"""

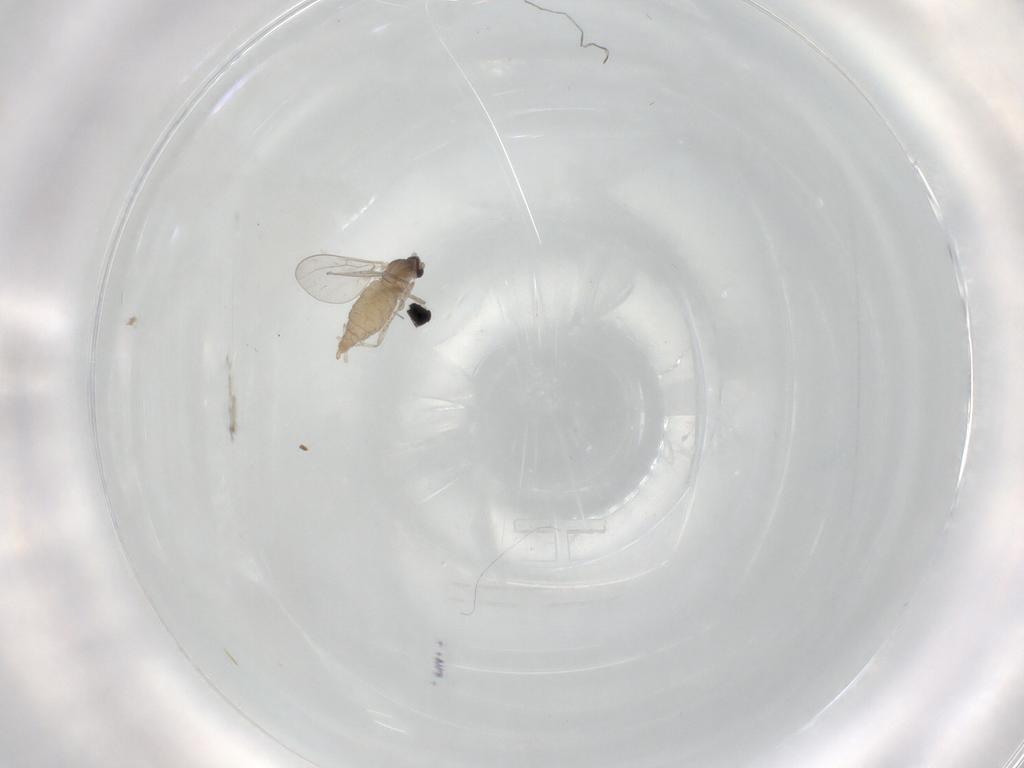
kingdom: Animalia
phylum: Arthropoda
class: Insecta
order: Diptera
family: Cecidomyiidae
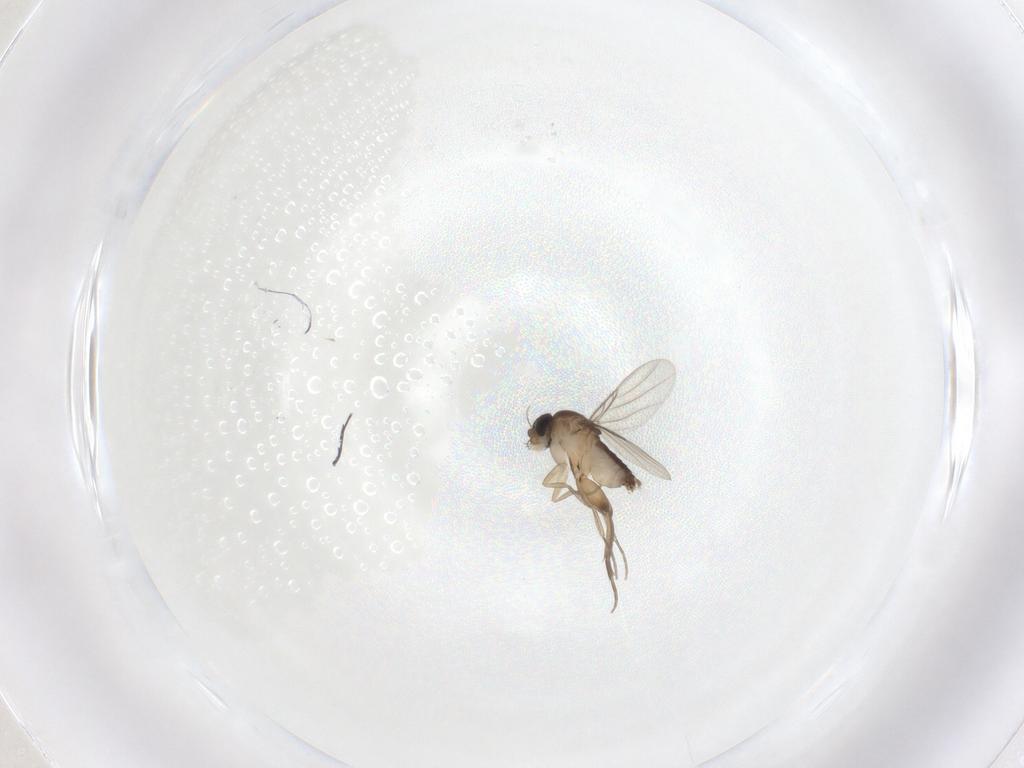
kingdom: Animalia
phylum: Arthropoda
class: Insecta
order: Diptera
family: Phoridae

"""

▶ _Task details_: Please rewrite the lines of all the records above with "phylum" changed to "division" and everything else kept the same. Omit the pictures.

▶ _Solution to the problem_:
kingdom: Animalia
division: Arthropoda
class: Insecta
order: Diptera
family: Cecidomyiidae
kingdom: Animalia
division: Arthropoda
class: Insecta
order: Diptera
family: Phoridae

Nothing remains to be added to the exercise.